**Text block:**
In general, in this case, the non-bonded portions of the pocket boundary are arranged to extend in the direction of the stretching force i.e. to extend in a direction along the circumferential direction of the rim of the hood. That is, the inner and outer layers of the pocket are bonded in preference at those portions of the pocket boundary that are arranged to extend transversely to the direction of stretching. Effectively, therefore, at least one of the one or more paths (along the length of which the inner and outer layers are unbonded to each other) extends in a direction transverse to the circumferential direction of the rim of the hood.
In alternative embodiments, the difference in the stretching force transmitted across the inner and outer layers is achieved by providing an inner layer that is thinner and/or has a lower elastic modulus than the outer layer.
In general, it is desirable for the outer layer to have a greater degree of curvature than the inner layer, when the seal is in its unstretched state (i.e. when no stretching force is being applied to the seal). Thus, the pocket is asymmetrical. The low degree of curvature of the inner layer provides the seal with a relatively smooth surface about its inner circumference that allows it to be fitted easily about the mask.
However, in certain embodiments, the pocket may be symmetrical, i.e. the inner and outer layers have the same degree of curvature when the seal is in the unstretched state.
In fact, in some embodiments, the inner layer may be “oversized” relative to the outer layer. That is, the degree of curvature of the inner layer may be greater than that of the outer layer, when no stretching force is being applied to the seal. Effectively, in this case, the distance across the pocket, from one portion of the boundary of the pocket to an opposed portion of the boundary is greater when measured along the inner layer of the pocket than when measured along the outer layer.
This embodiment provides a further example of an arrangement that allows the inner layer of the pocket to carry only a low proportion of the stretching force (compared to the outer layer) when the sheet of the seal is stretched. In this case, it is not necessary for the inner layer to be e.g. thinner or have a lower elastic modulus.
The filler medium may be any kind of medium that is capable of transmitting force. The filler medium may comprise an airbag, i.e. air trapped within an enclosing liner. The enclosing element may be a shell made of e.g. polyurethane or another compliant polymer. Typically, the air trapped within the enclosing liner is at atmospheric pressure when the seal is in its unstretched state.
In other cases, the filler medium may be a liquid or a solid. For example, the filler medium may include a low hardness solid, e.g. a solid having a hardness lower than 20 Shore A. Examples of such solids include thermoplastic polymers such as silicones, polyurethanes, thermoplastic elastomers (sometime referred to as thermoplastic rubbers), and SBS polymers (i.e. styrene-butadiene-styrene block copolymers).

**How to complete this task:** Reproduce verbatim the passage of the seal-pocket text between "In alternative embodiments, the" and "about the mask.", inclusive.

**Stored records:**
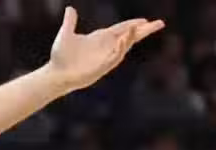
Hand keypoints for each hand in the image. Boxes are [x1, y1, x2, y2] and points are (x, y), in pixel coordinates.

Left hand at [47, 7, 164, 91]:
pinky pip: (114, 57)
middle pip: (129, 37)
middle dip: (144, 30)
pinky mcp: (101, 68)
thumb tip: (70, 9)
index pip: (121, 29)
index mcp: (100, 38)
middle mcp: (105, 47)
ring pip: (124, 46)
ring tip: (141, 27)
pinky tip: (123, 40)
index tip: (146, 20)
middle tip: (160, 23)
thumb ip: (70, 22)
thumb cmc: (60, 57)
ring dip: (132, 37)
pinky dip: (119, 49)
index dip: (133, 24)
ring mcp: (104, 58)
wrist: (55, 74)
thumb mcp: (65, 35)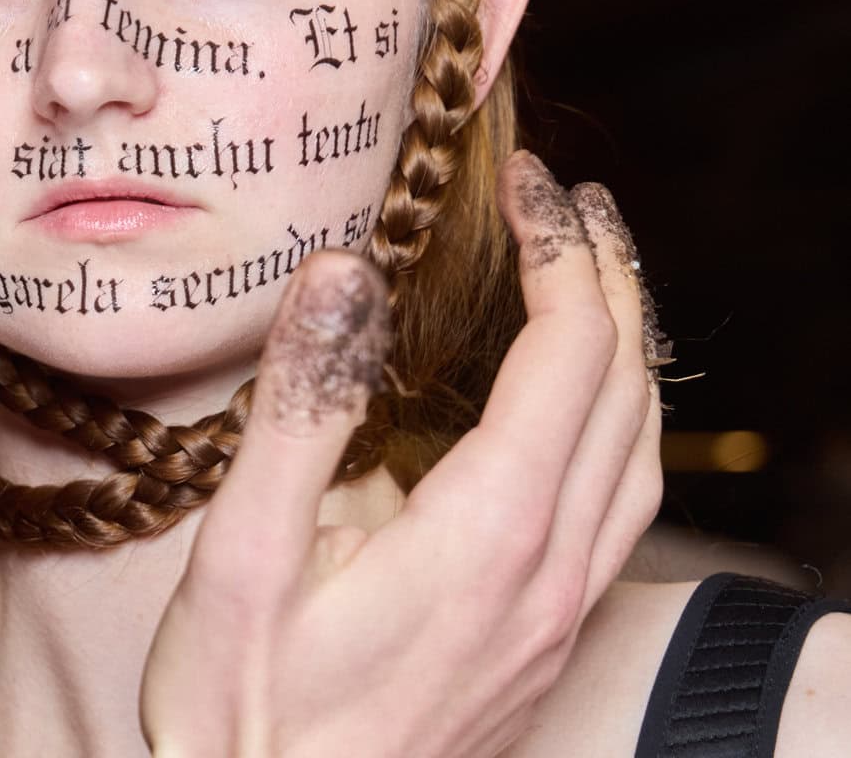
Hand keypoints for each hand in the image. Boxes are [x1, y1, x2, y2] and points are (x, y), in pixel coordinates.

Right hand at [139, 151, 660, 757]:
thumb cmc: (246, 715)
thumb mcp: (244, 556)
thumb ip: (300, 410)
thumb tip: (345, 273)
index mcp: (487, 536)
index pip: (570, 353)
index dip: (560, 249)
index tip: (523, 183)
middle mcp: (548, 575)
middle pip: (628, 395)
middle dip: (611, 277)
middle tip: (567, 202)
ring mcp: (555, 620)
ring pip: (644, 458)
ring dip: (631, 354)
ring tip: (595, 283)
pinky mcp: (540, 650)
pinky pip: (623, 516)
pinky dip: (620, 431)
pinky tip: (572, 424)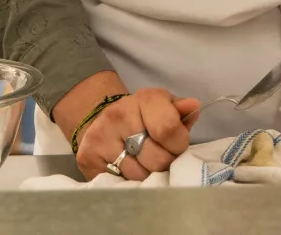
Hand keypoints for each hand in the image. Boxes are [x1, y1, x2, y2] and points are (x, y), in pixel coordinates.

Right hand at [70, 87, 201, 180]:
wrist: (102, 120)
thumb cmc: (143, 116)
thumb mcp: (165, 108)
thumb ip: (181, 112)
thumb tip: (193, 106)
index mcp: (145, 98)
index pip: (169, 130)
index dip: (179, 146)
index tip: (177, 147)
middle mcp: (119, 114)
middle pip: (156, 158)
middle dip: (165, 163)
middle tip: (162, 158)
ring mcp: (101, 136)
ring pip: (139, 174)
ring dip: (148, 175)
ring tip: (146, 164)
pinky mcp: (87, 157)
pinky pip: (119, 182)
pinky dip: (129, 181)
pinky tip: (129, 170)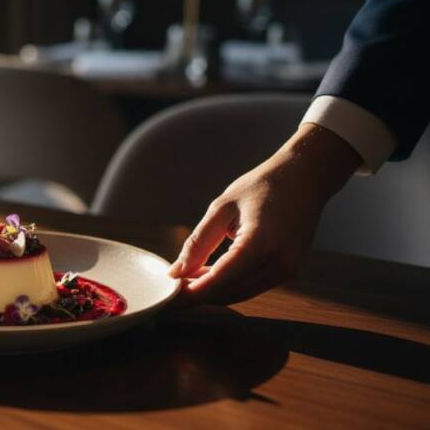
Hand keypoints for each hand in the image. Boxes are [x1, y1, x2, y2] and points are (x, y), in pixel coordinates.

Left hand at [168, 124, 361, 305]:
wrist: (306, 177)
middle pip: (229, 293)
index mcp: (262, 243)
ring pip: (240, 294)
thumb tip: (177, 272)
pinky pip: (252, 286)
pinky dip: (228, 285)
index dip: (190, 293)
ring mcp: (289, 270)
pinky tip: (208, 274)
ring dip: (212, 291)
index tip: (167, 296)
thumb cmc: (263, 185)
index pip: (219, 280)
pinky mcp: (289, 271)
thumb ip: (198, 243)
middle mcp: (280, 263)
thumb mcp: (222, 208)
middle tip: (171, 287)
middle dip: (198, 294)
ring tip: (186, 278)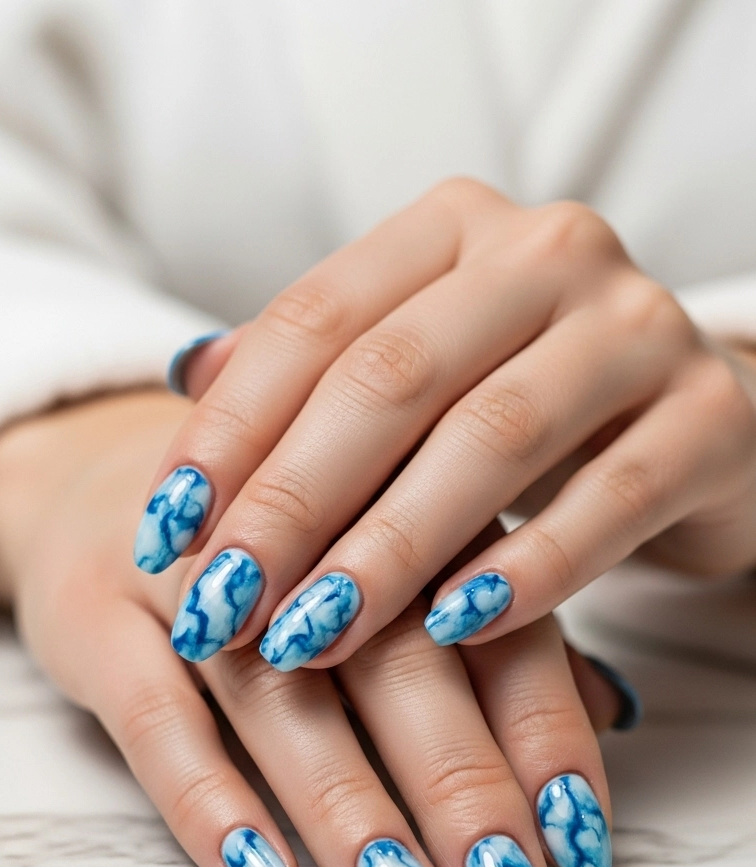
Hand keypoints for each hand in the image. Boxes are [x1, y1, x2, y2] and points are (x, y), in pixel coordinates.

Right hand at [0, 391, 625, 866]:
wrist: (95, 478)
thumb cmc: (281, 544)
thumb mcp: (391, 563)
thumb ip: (495, 633)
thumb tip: (612, 712)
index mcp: (400, 507)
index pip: (493, 628)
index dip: (544, 738)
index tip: (580, 845)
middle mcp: (304, 532)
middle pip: (397, 663)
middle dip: (460, 787)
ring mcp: (196, 576)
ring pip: (281, 698)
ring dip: (349, 809)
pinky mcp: (96, 617)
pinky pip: (156, 720)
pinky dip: (210, 801)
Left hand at [138, 179, 755, 670]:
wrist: (705, 427)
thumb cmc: (534, 408)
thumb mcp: (421, 376)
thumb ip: (317, 372)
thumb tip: (181, 377)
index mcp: (454, 229)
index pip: (314, 320)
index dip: (229, 431)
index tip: (164, 532)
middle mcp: (548, 252)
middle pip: (391, 378)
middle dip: (291, 503)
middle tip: (223, 604)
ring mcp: (639, 326)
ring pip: (492, 437)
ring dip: (389, 551)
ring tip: (312, 636)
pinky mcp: (713, 417)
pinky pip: (610, 500)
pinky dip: (527, 571)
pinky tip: (456, 631)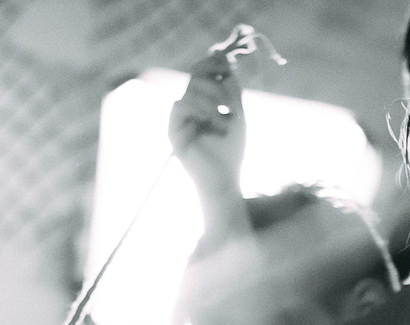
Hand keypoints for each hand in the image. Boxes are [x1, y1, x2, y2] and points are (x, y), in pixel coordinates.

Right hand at [169, 50, 246, 212]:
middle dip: (214, 77)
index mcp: (203, 101)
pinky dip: (202, 109)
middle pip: (195, 74)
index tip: (229, 66)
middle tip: (230, 83)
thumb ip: (232, 89)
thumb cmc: (231, 150)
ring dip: (215, 97)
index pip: (202, 73)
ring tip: (230, 116)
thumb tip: (226, 60)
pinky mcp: (173, 130)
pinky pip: (181, 104)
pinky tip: (217, 123)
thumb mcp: (237, 114)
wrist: (223, 180)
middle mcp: (189, 107)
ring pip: (191, 88)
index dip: (213, 64)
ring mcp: (180, 118)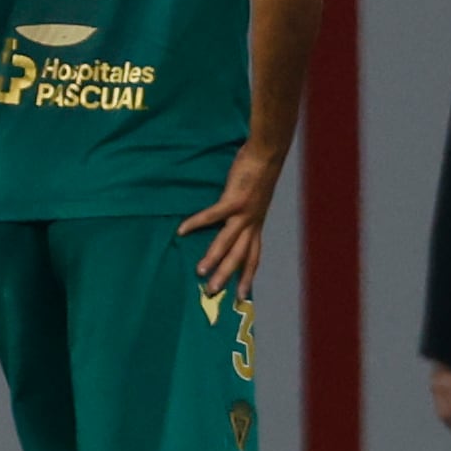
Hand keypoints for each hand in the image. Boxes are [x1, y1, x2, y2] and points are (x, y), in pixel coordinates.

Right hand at [180, 147, 281, 298]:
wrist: (268, 154)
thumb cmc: (259, 173)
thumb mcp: (254, 199)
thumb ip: (243, 213)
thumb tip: (231, 221)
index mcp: (257, 225)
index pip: (253, 257)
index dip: (248, 277)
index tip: (242, 297)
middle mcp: (252, 223)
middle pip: (240, 257)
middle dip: (227, 277)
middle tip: (213, 294)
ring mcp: (245, 213)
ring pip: (228, 242)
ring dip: (213, 258)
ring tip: (199, 272)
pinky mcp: (235, 199)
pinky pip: (213, 215)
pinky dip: (197, 223)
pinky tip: (182, 230)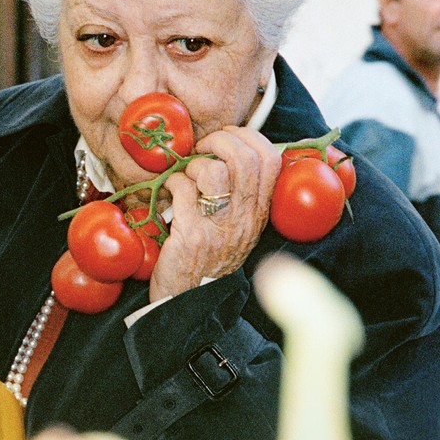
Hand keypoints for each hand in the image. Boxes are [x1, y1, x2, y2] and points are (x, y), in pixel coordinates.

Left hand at [148, 126, 279, 301]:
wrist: (189, 302)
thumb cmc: (209, 261)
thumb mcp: (237, 230)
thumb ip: (240, 197)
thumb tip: (231, 155)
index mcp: (259, 212)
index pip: (270, 159)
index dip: (248, 137)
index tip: (226, 138)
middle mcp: (245, 218)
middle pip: (244, 157)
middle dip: (218, 140)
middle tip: (201, 149)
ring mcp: (219, 226)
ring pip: (213, 170)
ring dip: (193, 164)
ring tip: (186, 175)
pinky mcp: (191, 234)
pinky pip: (182, 189)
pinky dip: (172, 182)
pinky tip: (169, 191)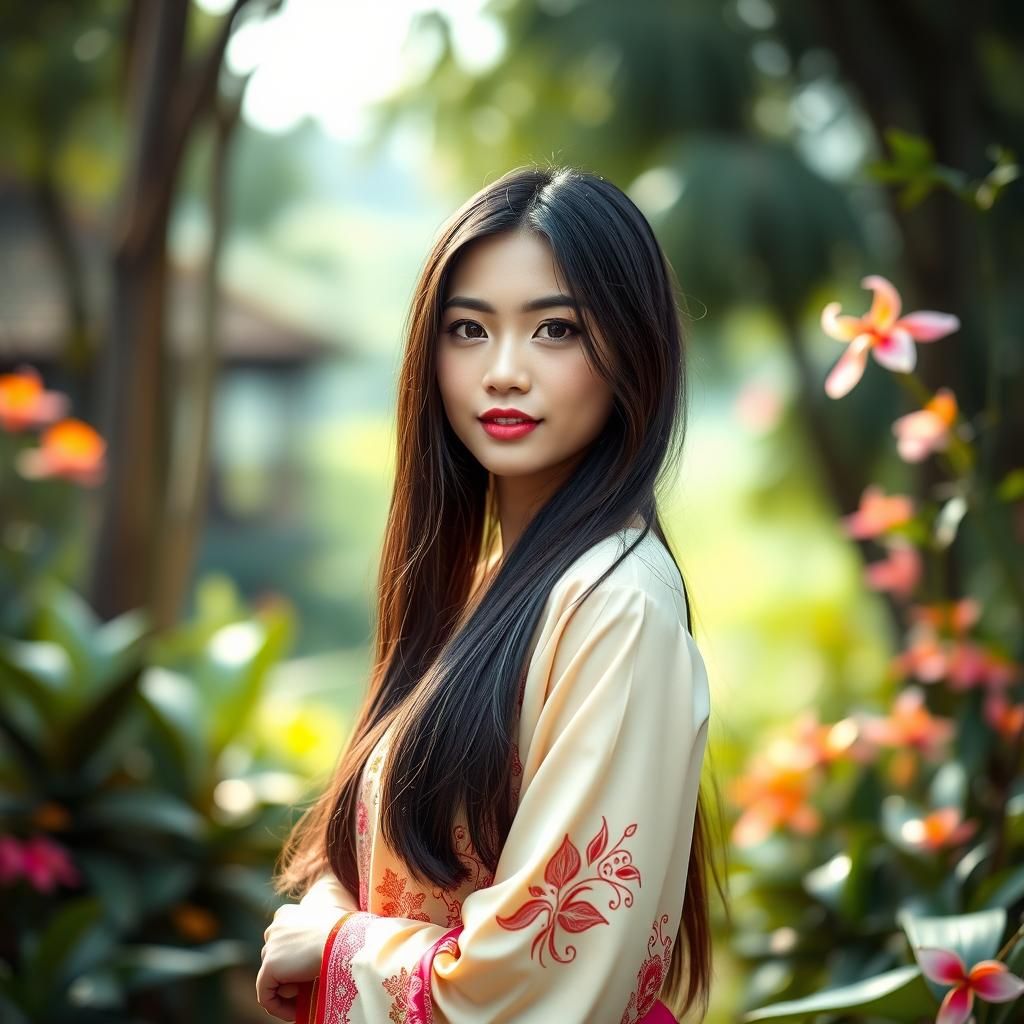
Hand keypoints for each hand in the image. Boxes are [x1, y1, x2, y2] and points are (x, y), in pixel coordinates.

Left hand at [256, 902, 347, 1020]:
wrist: (341, 938)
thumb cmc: (344, 932)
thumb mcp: (326, 927)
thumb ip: (312, 936)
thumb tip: (312, 956)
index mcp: (286, 915)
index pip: (281, 944)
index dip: (291, 962)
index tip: (306, 975)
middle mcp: (274, 928)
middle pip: (275, 961)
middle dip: (288, 977)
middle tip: (306, 990)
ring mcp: (270, 947)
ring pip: (271, 978)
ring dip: (287, 990)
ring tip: (305, 996)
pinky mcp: (268, 967)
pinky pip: (266, 996)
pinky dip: (278, 1007)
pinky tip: (295, 1012)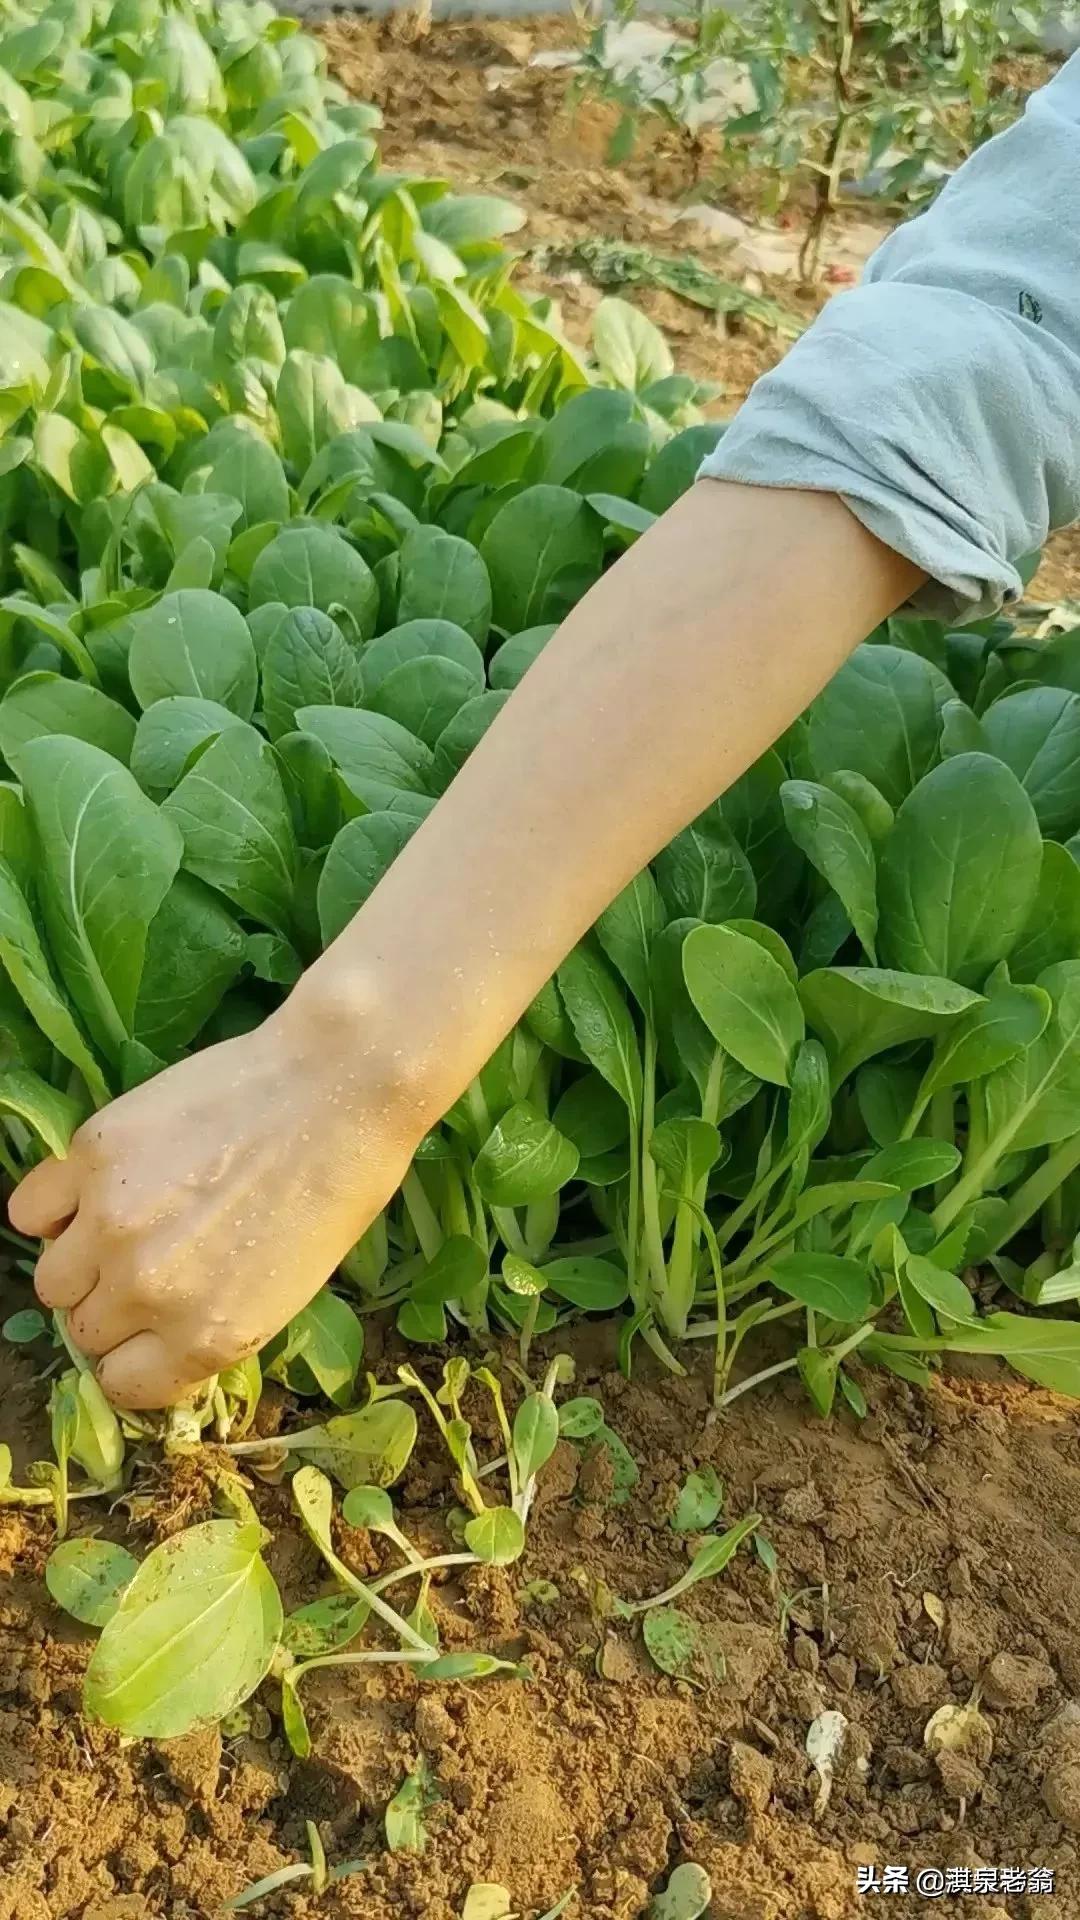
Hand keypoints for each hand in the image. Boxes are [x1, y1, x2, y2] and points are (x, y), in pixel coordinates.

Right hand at [8, 989, 421, 1408]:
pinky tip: (91, 1189)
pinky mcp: (91, 1156)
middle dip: (114, 1306)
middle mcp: (148, 1292)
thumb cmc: (337, 1186)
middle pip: (86, 1330)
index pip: (123, 1384)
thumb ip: (210, 1324)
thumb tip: (156, 1337)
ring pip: (52, 1279)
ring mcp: (112, 1223)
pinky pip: (29, 1209)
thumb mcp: (287, 1290)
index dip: (136, 1356)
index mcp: (206, 1337)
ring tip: (124, 1223)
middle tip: (152, 1261)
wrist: (334, 1085)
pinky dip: (52, 1206)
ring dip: (80, 1261)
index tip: (149, 1330)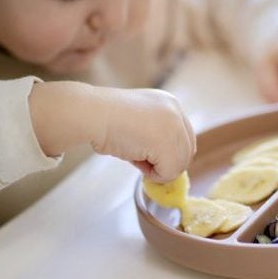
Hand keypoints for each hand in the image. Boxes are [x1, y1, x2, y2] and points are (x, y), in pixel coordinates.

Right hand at [29, 82, 195, 182]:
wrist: (90, 114)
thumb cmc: (106, 119)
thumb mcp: (140, 122)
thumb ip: (157, 136)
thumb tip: (167, 164)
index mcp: (170, 103)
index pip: (185, 138)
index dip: (170, 154)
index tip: (151, 157)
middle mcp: (176, 112)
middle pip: (187, 152)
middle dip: (166, 163)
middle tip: (142, 161)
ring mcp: (173, 126)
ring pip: (180, 164)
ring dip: (158, 169)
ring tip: (136, 157)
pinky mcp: (166, 143)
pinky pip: (169, 172)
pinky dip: (153, 175)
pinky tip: (136, 161)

**Solution to this task:**
In alternative embodiments, the difference in the stretching force transmitted across the inner and outer layers is achieved by providing an inner layer that is thinner and/or has a lower elastic modulus than the outer layer.
In general, it is desirable for the outer layer to have a greater degree of curvature than the inner layer, when the seal is in its unstretched state (i.e. when no stretching force is being applied to the seal). Thus, the pocket is asymmetrical. The low degree of curvature of the inner layer provides the seal with a relatively smooth surface about its inner circumference that allows it to be fitted easily about the mask.